Windows to Match the Architectural Style
Windows in the earliest Cape Cod homes were made up of multiple small panes fit into a wood frame. This was largely due to glass-making limitations in early American settlements. The multipane look became a hallmark of the architectural style. When Cape Cods became popular again in the first half of the 20th century, the window style remained a notable characteristic. To maintain the design integrity of your new home, choose windows that have the historic multipane design even though they are made with modern materials and techniques. Look for the following features:
- Six-over-six design. The top sash and the bottom sash should each have six window panes. The panes are mounted in a grid framework. Less common, but equally acceptable, a six-over-one design works well if you're looking for the slightly more modern appearance of a single pane for the bottom sash.
- Double-hung style. Both the top and bottom sashes can be raised and lowered independently. Unlike the earliest Cape Cod homes with the windows firmly caulked in place, you'll be able to adjust the window openings for optimal fresh air ventilation. Modern double-hung windows can also have a tilt-out feature. The movable sashes can be tilted forward and back for an easy reach when you're cleaning inside and out.
- Wood or vinyl frames. Wood window frames have the appeal of authenticity. You can order them with a white exterior finish to match the traditional design look and a wood-stained finish for the interior to match your furnishings. Vinyl frames can be less expensive, depending on the style and manufacturer you select. And with modern finishes, their appearance is remarkably similar to the classic wooden frames.

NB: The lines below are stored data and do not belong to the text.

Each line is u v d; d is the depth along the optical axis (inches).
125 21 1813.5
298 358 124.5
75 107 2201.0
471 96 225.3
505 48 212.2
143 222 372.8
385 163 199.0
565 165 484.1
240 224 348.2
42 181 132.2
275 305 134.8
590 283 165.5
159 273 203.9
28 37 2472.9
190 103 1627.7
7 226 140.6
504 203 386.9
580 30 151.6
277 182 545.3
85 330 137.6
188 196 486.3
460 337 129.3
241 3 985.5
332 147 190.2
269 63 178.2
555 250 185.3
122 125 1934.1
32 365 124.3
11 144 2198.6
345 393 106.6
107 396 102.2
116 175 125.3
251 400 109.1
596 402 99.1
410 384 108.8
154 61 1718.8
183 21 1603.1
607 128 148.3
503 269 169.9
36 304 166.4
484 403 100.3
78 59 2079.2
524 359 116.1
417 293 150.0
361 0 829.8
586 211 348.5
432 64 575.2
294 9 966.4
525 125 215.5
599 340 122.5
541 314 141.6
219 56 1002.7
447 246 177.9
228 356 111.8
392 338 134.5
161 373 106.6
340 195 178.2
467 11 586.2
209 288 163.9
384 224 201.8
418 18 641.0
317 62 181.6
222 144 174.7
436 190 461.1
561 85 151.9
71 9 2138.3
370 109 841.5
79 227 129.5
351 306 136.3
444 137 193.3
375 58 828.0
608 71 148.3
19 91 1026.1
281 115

Energy Efficiency and Savings
With modern heating and cooling, you won't have the same battle with the elements that the earliest Cape Cod home owners fought. But as the utility bills arrive each month, you can still feel the big challenge of keeping your home comfortable through all the seasons. When you upgrade the windows, you can make a major dent in those bills. By choosing Energy Star certified windows, you could see a significant reduction in your home operating costs. Combined with other Energy Star products throughout the house, the savings could be as much as the nationwide average of 12 percent.
Installation is the final step in refreshing your Cape Cod home's symmetry with carefully chosen windows. Your remodeling contractor may have to make adjustments to the window casings on an older home to ensure a tight fit. And you'll likely want to put fresh paint on the shutters that accent the windows' exterior appearance. The end result of the entire upgrade is lower energy costs and well-balanced beauty.